** TASK DIRECTIONS **
A full, exact copy of the listing is needed, with images omitted.

** DATASET EXCERPT **
────────────────────
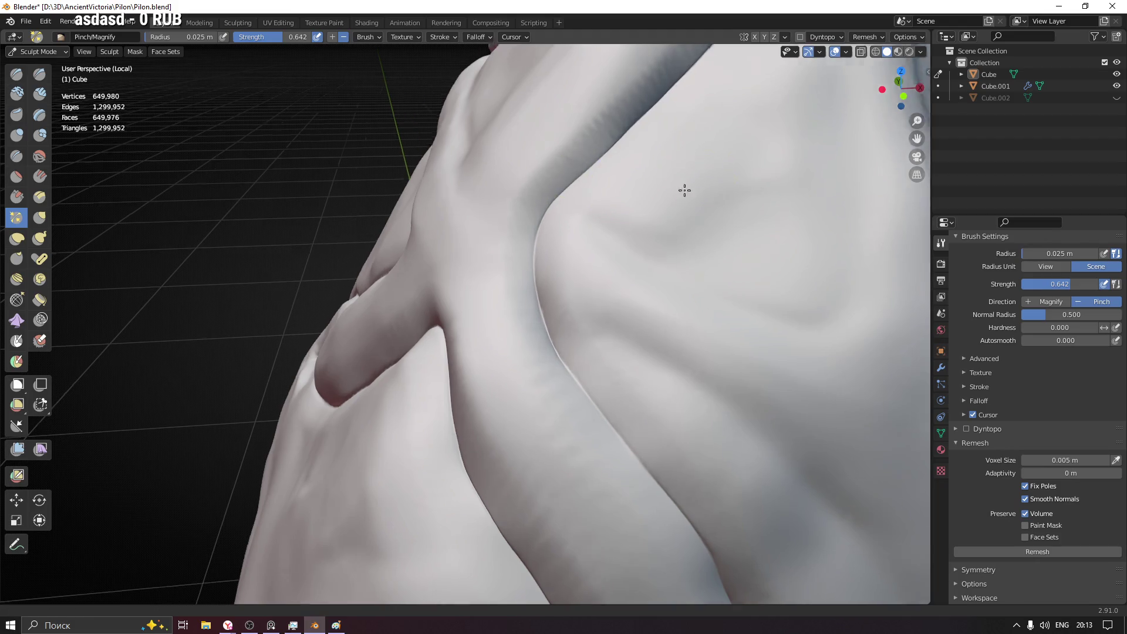
{"action": "middle_click_drag", "start_coordinate": [684, 188], "coordinate": [373, 249]}
{"action": "scroll", "coordinate": [397, 235], "scroll_direction": "up", "scroll_amount": 2}
{"action": "left_click_drag", "start_coordinate": [397, 234], "coordinate": [490, 283]}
────────────────────
** ANSWER SPACE **
{"action": "middle_click_drag", "start_coordinate": [684, 188], "coordinate": [373, 249]}
{"action": "scroll", "coordinate": [397, 235], "scroll_direction": "up", "scroll_amount": 2}
{"action": "left_click_drag", "start_coordinate": [397, 234], "coordinate": [490, 283]}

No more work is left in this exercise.